LA PAZ – During a year in which the economies of Latin America touched bottom, Bolivia’s economy managed to keep growing and weathered the “out of control” crisis besetting the region, Economy and Public Finance Minister Luis Arce said.
In an interview with EFE, Arce evaluated Bolivia’s economic performance positively, despite the decline in the country’s income from the sale of natural gas, the country’s main export product, and the drought affecting the agricultural sector.
“The year 2016 is going to be remembered as a very tough year for different reasons, but it will also be remembered because, despite that profound crisis, Bolivia emerged ahead and has continued leading the region’s economic growth,” he said.
Arce said that while neighboring countries were registering negative growth rates, lower income, more unemployment and higher inflation rates, Bolivia managed to maintain its leadership in regional growth and guarantee the continuity of its social policies.
“We’re very happy with the results because we had set ourselves a goal – for the economic crisis that was out of control (in the countries) around Bolivia not to get to the pocketbooks or the stomachs of Bolivians – and I think that we’ve fulfilled that objective. The people haven’t felt the crisis at all,” he added.
The key element in Bolivia’s economy is natural gas sales to Brazil and Argentina at a price that is adjusted quarterly based on the change in the petroleum price, which this year fell to $26 per barrel.
The value of Bolivian hydrocarbon exports plunged by 46.9 percent from $3.715 billion between January-November 2015 to $1.972 billion during the same period this year, according to figures compiled by the National Statistics Institute (INE).

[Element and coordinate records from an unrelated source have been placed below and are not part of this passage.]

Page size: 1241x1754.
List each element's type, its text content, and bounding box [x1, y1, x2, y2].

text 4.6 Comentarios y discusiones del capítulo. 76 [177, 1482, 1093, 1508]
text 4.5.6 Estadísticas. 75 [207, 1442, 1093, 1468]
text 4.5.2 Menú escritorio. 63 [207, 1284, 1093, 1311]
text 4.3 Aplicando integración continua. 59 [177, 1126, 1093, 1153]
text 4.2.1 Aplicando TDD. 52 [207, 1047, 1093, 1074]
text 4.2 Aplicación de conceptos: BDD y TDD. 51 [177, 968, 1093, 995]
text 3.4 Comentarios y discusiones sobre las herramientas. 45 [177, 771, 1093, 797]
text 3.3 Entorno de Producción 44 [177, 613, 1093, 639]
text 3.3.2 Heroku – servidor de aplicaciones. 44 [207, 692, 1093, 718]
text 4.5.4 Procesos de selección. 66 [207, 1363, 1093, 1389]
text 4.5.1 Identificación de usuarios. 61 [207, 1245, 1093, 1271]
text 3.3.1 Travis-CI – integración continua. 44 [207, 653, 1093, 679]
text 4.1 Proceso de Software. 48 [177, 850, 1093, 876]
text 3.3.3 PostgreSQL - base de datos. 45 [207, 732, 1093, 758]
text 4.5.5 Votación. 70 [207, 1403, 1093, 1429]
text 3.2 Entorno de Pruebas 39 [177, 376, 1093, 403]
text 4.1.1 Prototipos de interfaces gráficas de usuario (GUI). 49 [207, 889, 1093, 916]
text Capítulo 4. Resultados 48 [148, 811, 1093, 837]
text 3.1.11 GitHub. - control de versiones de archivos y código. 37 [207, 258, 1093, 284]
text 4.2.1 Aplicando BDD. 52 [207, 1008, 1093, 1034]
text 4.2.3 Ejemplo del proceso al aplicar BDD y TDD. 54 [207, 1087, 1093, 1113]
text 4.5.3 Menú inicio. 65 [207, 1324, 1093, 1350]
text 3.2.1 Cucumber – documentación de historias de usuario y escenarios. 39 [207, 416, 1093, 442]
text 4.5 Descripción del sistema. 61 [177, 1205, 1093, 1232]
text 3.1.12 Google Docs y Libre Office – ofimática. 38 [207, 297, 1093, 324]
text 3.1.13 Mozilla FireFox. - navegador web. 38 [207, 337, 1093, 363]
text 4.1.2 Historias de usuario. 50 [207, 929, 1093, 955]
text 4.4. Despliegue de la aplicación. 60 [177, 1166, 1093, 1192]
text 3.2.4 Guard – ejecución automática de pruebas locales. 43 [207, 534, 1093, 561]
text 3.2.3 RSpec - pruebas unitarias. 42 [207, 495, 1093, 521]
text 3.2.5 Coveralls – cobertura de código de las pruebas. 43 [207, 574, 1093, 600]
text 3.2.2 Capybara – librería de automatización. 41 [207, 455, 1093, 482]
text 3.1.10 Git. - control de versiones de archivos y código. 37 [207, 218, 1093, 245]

Meanwhile, the agriculture sector in the prosperous eastern Santa Cruz region lost some $500 million due to the drought.
The initial growth projection for Bolivia’s 2016 GDP was 5 percent but that was adjusted to 4.7 percent due to the drought and the decline in the oil price.
The Economic Commission for Latin America and the Caribbean projected that Bolivia’s economy will grow by 4 percent this year, while the International Monetary Fund forecast 3.7 percent growth.
Arce, however, said that the international entities “are underestimating Bolivian economic growth” and claimed that it will exceed 4 percent, while inflation will be below that percentage.
He also said that the country’s good economic performance was due to the Evo Morales government’s “communitarian social productive” model “in which the state becomes the engine of economic growth with heavy public investment,” strengthened state-run firms and income redistribution.
Bolivia budgeted $6.2 billion for public investment in 2016 and plans to invest about $7.1 billion in 2017, including the budgets of state-run firms.
Arce emphasized that while other countries had cut their social programs, fired public employees or raised fees for services, “in Bolivia none of that has occurred.”